- Data under study
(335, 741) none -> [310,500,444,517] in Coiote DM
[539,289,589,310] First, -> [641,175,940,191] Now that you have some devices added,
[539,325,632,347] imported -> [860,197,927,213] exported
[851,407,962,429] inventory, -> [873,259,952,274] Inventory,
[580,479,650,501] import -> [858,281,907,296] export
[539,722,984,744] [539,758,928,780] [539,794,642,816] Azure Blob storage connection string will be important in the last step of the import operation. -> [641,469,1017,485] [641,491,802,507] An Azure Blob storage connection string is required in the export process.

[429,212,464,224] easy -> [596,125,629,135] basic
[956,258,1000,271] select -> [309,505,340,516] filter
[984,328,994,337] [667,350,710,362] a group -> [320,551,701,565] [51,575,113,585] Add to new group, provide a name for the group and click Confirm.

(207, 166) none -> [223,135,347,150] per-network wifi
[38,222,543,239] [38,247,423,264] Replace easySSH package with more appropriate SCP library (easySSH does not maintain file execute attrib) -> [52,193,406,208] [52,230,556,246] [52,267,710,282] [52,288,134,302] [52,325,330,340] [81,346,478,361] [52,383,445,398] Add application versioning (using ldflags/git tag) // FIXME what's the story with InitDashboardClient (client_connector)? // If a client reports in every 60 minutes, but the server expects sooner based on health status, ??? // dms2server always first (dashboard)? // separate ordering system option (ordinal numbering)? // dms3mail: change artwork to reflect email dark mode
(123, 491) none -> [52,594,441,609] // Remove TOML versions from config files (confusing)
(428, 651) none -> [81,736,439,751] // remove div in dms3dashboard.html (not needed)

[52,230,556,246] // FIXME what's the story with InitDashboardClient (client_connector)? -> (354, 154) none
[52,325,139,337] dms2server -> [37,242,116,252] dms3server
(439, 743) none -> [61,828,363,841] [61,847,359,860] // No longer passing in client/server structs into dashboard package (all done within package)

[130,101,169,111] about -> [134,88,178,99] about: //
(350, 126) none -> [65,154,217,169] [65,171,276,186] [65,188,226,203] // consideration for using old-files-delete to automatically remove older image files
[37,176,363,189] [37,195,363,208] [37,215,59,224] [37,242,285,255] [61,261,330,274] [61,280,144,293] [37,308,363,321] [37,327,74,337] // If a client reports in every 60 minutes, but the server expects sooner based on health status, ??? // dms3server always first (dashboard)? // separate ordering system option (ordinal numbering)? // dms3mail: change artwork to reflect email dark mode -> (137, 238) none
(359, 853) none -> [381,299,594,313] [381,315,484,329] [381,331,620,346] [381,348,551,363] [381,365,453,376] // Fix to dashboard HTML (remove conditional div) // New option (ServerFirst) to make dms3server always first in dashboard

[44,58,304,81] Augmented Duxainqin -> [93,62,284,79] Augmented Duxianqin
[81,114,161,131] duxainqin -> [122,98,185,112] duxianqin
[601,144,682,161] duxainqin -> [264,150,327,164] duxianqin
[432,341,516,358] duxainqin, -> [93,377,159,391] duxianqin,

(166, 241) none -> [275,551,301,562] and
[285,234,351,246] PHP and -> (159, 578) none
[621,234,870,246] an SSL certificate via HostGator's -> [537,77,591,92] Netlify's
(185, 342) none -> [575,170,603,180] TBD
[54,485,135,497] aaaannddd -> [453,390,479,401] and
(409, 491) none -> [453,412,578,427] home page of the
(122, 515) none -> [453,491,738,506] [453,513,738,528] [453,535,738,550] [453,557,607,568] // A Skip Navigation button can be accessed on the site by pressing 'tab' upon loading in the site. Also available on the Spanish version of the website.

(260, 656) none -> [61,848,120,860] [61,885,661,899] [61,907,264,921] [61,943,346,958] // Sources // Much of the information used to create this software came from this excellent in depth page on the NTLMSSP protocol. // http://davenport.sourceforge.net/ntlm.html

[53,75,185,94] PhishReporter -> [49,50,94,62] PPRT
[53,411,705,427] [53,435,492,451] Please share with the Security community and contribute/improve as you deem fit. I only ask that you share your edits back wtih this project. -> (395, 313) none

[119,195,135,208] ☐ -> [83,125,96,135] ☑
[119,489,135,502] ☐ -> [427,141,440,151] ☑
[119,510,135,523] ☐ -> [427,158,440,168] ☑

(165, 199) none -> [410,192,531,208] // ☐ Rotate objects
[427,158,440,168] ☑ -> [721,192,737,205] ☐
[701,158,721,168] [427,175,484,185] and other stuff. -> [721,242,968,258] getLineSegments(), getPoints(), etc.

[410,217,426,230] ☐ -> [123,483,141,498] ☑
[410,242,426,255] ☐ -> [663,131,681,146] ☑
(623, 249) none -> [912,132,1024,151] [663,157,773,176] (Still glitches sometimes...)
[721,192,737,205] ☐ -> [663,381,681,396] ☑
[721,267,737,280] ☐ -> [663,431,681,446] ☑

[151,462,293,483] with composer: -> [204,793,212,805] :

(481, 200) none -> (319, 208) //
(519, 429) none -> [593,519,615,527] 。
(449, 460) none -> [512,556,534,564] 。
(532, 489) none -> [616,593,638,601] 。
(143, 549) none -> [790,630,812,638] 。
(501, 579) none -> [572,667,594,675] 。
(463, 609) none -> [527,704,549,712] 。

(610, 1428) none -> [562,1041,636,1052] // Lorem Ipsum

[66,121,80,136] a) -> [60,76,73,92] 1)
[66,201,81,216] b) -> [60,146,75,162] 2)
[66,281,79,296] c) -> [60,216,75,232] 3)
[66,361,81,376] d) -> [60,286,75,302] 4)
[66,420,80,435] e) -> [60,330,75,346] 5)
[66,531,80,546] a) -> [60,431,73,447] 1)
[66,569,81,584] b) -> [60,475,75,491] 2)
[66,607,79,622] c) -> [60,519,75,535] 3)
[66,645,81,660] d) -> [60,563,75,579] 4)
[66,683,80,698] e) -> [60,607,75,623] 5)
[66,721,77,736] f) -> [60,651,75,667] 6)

- Exercise
Once the line with "[66,361,81,376] d) -> [60,286,75,302] 4)" is found, write out that line and every one after it through the last line of the records, exactly and with nothing else.

- Exercise response
[66,361,81,376] d) -> [60,286,75,302] 4)
[66,420,80,435] e) -> [60,330,75,346] 5)
[66,531,80,546] a) -> [60,431,73,447] 1)
[66,569,81,584] b) -> [60,475,75,491] 2)
[66,607,79,622] c) -> [60,519,75,535] 3)
[66,645,81,660] d) -> [60,563,75,579] 4)
[66,683,80,698] e) -> [60,607,75,623] 5)
[66,721,77,736] f) -> [60,651,75,667] 6)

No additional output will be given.